OCAH staff proposed removing the distinct reporting subcategories for mobile clinic services (and a separate “crisis care” subcategory) and for long‑term care from the payer submission template. The change would not exclude the spending from measurement, staff said; instead, those payments would be captured in broader outpatient or “other services” categories for payer reporting to reduce data submitter burden.
Staff explained that preliminary HPD analysis found commercial spending on mobile clinic services to be negligible (below one‑tenth of 1% of commercial behavioral health spending from 2018–2023) and long‑term care spending similarly small. Medi‑Cal showed modest mobile clinic spending (about 4% during 2018–2023), staff said. Because those services are both small in payer data submissions and often require more granular encounter‑level information to understand utilization, OCAH recommended using HPD for deeper analysis of crisis and mobile clinic services.
Several participants supported the change but raised caveats.

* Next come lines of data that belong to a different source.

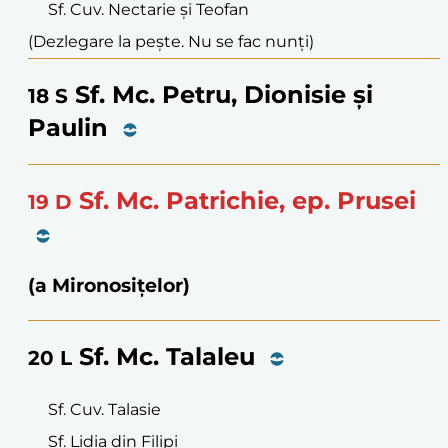
Sf. Cuv. Nectarie și Teofan
(Dezlegare la pește. Nu se fac nunți)
Sf. Mc. Petru, Dionisie și
18
S
Paulin
Sf. Mc. Patrichie, ep. Prusei
19
D
(a Mironosițelor)
Sf. Mc. Talaleu
20
L
Sf. Cuv. Talasie
Sf. Lidia din Filipi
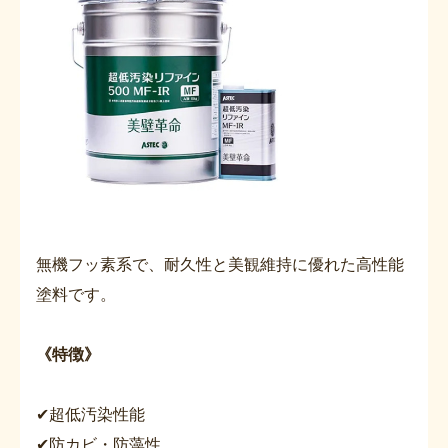
無機フッ素系で、耐久性と美観維持に優れた高性能
塗料です。
《特徴》
✔超低汚染性能
✔防カビ・防藻性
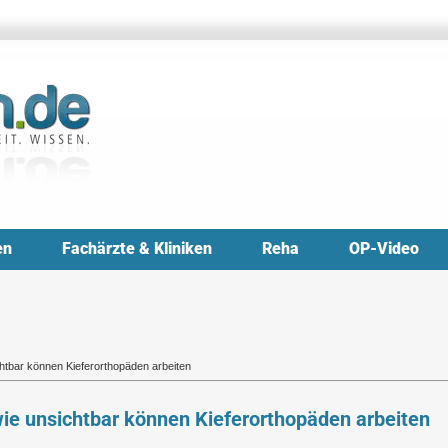
en
Fachärzte & Kliniken
Reha
OP-Video
chtbar können Kieferorthopäden arbeiten
wie unsichtbar können Kieferorthopäden arbeiten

Kirsten Barlow of the California Hospital Association supported removing the mobile clinic and long‑term care subcategories for the payer reporting template, noting that mobile clinic programs are largely rolled out through Medi‑Cal and county behavioral health systems that the initial payer submissions do not comprehensively capture. Beth and Carrie emphasized the importance of making clear in OCAH public materials what payer submissions include and what will be studied using HPD. Hector noted AB 988’s requirement for private plans to cover mobile crisis services and suggested OCAH monitor trends and reconsider adding the subcategories if utilization grows.
OCAH staff said the recommended change is intended to simplify reporting while preserving total spending measurement; the team committed to using HPD to monitor mobile crisis and related service utilization and to revisit subcategory definitions in future reporting cycles if warranted.